Install on Microsoft Fabric

This tutorial will guide you through the process of installing Sedona on Microsoft Fabric Synapse Data Engineering's Spark environment.

Step 1: Open Microsoft Fabric Synapse Data Engineering

Go to the Microsoft Fabric portal and choose the Data Engineering option.

Step 2: Create a Microsoft Fabric Data Engineering environment

On the left side, click My Workspace and then click + New to create a new Environment. Let's name it ApacheSedona.

Step 3: Select the Apache Spark version

In the Environment page, click the Home tab and select the appropriate version of Apache Spark. You will need this version to install the correct version of Apache Sedona.

Step 4: Install the Sedona Python package

In the Environment page, click the Public libraries tab and then type in apache-sedona. Please select the appropriate version of Apache Sedona. The source is PyPI.

Step 5: Set Spark properties

In the Environment page, click the Spark properties tab, then create the following 3 properties:

  • spark.sql.extensions: org.apache.sedona.viz.sql.SedonaVizExtensions,org.apache.sedona.sql.SedonaSqlExtensions
  • spark.serializer: org.apache.spark.serializer.KryoSerializer
  • spark.kryo.registrator: org.apache.sedona.core.serde.SedonaKryoRegistrator

Step 6: Save and publish the environment

Click the Save button and then click the Publish button to save and publish the environment. This will create the environment with the Apache Sedona Python package installed. The publishing process will take about 10 minutes.

  1. Learn the Sedona jars you need from our Sedona maven coordinate
  2. Find the sedona-spark-shaded jar from Maven Central. Please pay attention to the Spark version and Scala version of the jars. If you select Spark 3.4 in the Fabric environment, you should download the Sedona jars with Spark 3.4 and Scala 2.12 and the jar name should be like sedona-spark-shaded-3.4_2.12-1.5.1.jar.
  3. Find the geotools-wrapper jar from Maven Central. Please pay attention to the Sedona versions of the jar. If you select Sedona 1.5.1, you should download the geotools-wrapper jar with version 1.5.1 and the jar name should be like geotools-wrapper-1.5.1-28.2.jar.

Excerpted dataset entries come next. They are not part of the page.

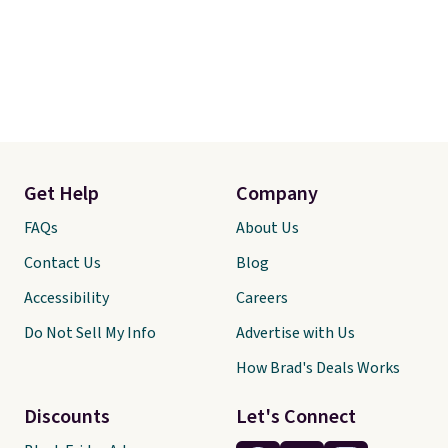
Get Help
Company
FAQs
About Us
Contact Us
Blog
Accessibility
Careers
Do Not Sell My Info
Advertise with Us
How Brad's Deals Works
Discounts
Let's Connect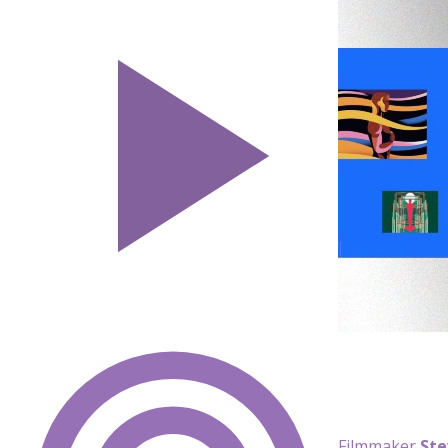
Filmmaker
Ste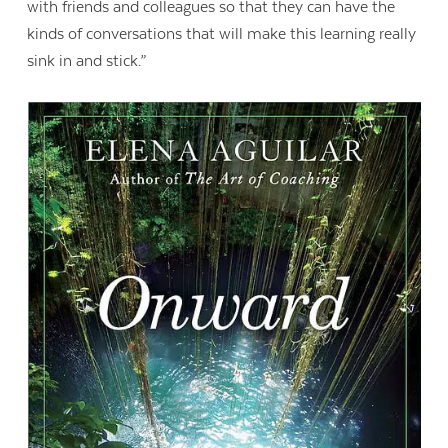
with friends and colleagues so that they can have the
kinds of conversations that will make this learning really
sink in and stick.”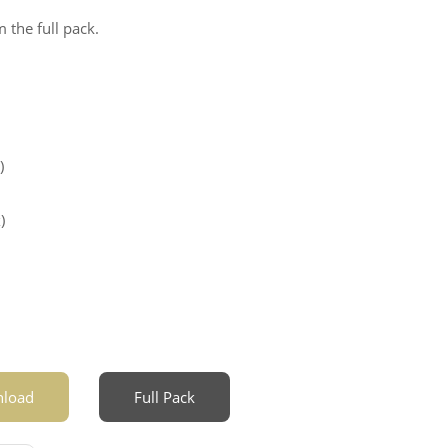
 the full pack.
)
)
load
Full Pack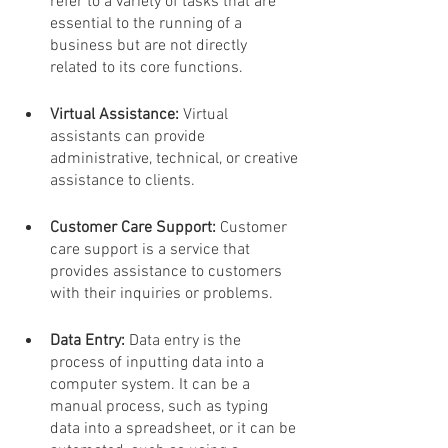
refer to a variety of tasks that are 
essential to the running of a 
business but are not directly 
related to its core functions.
Virtual Assistance:
 Virtual 
assistants can provide 
administrative, technical, or creative 
assistance to clients.
Customer Care Support: 
Customer 
care support is a service that 
provides assistance to customers 
with their inquiries or problems.
Data Entry: 
Data entry is the 
process of inputting data into a 
computer system. It can be a 
manual process, such as typing 
data into a spreadsheet, or it can be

The download links are like:

https://repo1.maven.org/maven2/org/apache/sedona/sedona-spark-shaded-3.4_2.12/1.5.1/sedona-spark-shaded-3.4_2.12-1.5.1.jar
https://repo1.maven.org/maven2/org/datasyslab/geotools-wrapper/1.5.1-28.2/geotools-wrapper-1.5.1-28.2.jar

Step 8: Start the notebook with the Sedona environment and install the jars

In the notebook page, select the ApacheSedona environment you created before.

In the notebook, you can install the jars by running the following code. Please replace the jars with the download links of the 2 jars from the previous step.

%%configure -f
{
    "jars": ["https://repo1.maven.org/maven2/org/datasyslab/geotools-wrapper/1.5.1-28.2/geotools-wrapper-1.5.1-28.2.jar", "https://repo1.maven.org/maven2/org/apache/sedona/sedona-spark-shaded-3.4_2.12/1.5.1/sedona-spark-shaded-3.4_2.12-1.5.1.jar"]
}

Step 9: Verify the installation

You can verify the installation by running the following code in the notebook.

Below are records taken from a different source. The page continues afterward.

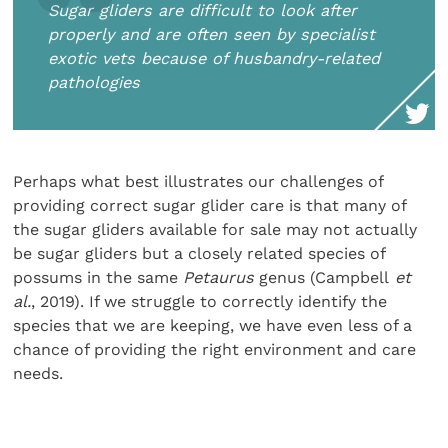
Sugar gliders are difficult to look after
properly and are often seen by specialist
exotic vets because of husbandry-related
pathologies
Perhaps what best illustrates our challenges of
providing correct sugar glider care is that many of
the sugar gliders available for sale may not actually
be sugar gliders but a closely related species of
possums in the same
Petaurus
genus (Campbell
et
al.
, 2019). If we struggle to correctly identify the
species that we are keeping, we have even less of a
chance of providing the right environment and care
needs.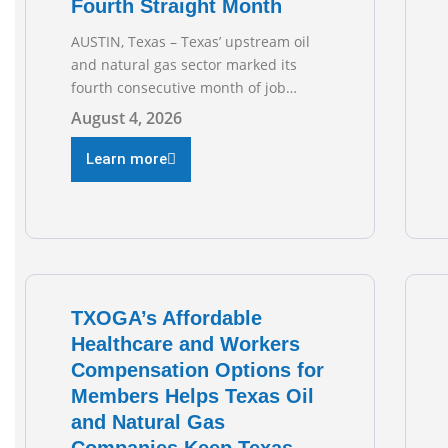
Fourth Straight Month
AUSTIN, Texas – Texas’ upstream oil
and natural gas sector marked its
fourth consecutive month of job
growth in June 2026, according to
August 4, 2026
newly released data from the Texas
Workforce Commission. Employment
Learn more
climbed by 400 jobs in June, building
on May’s robust increase of over 4,000
upstream jobs. “Four straight months
of job gains are
TXOGA’s Affordable
Healthcare and Workers
Compensation Options for
Members Helps Texas Oil
and Natural Gas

from sedona.spark import *


sedona = SedonaContext.create(spark)


sedona.sql("SELECT ST_GeomFromEWKT('SRID=4269;POINT(40.7128 -74.0060)')").show()

If you see the output of the point, then the installation is successful.

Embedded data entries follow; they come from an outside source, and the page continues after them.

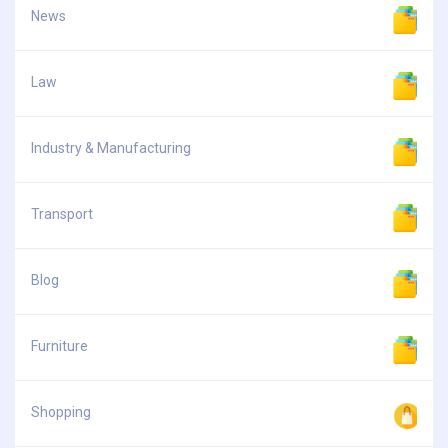
News
Law
Industry & Manufacturing
Transport
Blog
Furniture
Shopping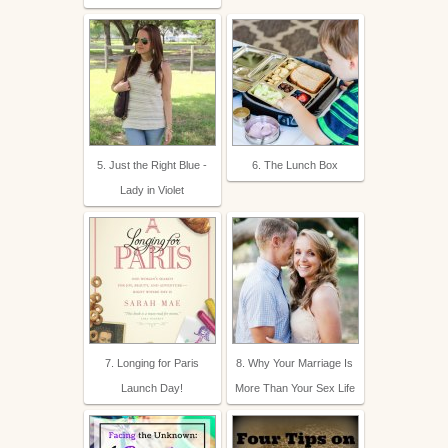
5. Just the Right Blue -
6. The Lunch Box
Lady in Violet
7. Longing for Paris
8. Why Your Marriage Is
Launch Day!
More Than Your Sex Life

Optional: manually upload Sedona jars to the Fabric environment LakeHouse storage

If your cluster has no internet access or you want to skip the slow on-the-fly download, you can manually upload the Sedona jars to the Fabric environment LakeHouse storage.

In the notebook page, choose the Explorer and click the LakeHouses option. If you don't have a LakeHouse, you can create one. Then choose Files and upload the 2 jars you downloaded in the previous step.

After the upload, you should be able to see the 2 jars in the LakeHouse storage. Then please copy the ABFS paths of the 2 jars. In this example, the paths are

abfss://9e9d4196-870a-4901-8fa5-e24841492ab8@onelake.dfs.fabric.microsoft.com/e15f3695-af7e-47de-979e-473c3caa9f5b/Files/sedona-spark-shaded-3.4_2.12-1.5.1.jar

abfss://9e9d4196-870a-4901-8fa5-e24841492ab8@onelake.dfs.fabric.microsoft.com/e15f3695-af7e-47de-979e-473c3caa9f5b/Files/geotools-wrapper-1.5.1-28.2.jar

If you use this option, the config files in your notebook should be

%%configure -f
{
    "conf": {
        "spark.jars": "abfss://XXX/Files/sedona-spark-shaded-3.4_2.12-1.5.1.jar,abfss://XXX/Files/geotools-wrapper-1.5.1-28.2.jar",
    }
}

Last update: May 13, 2024 22:02:10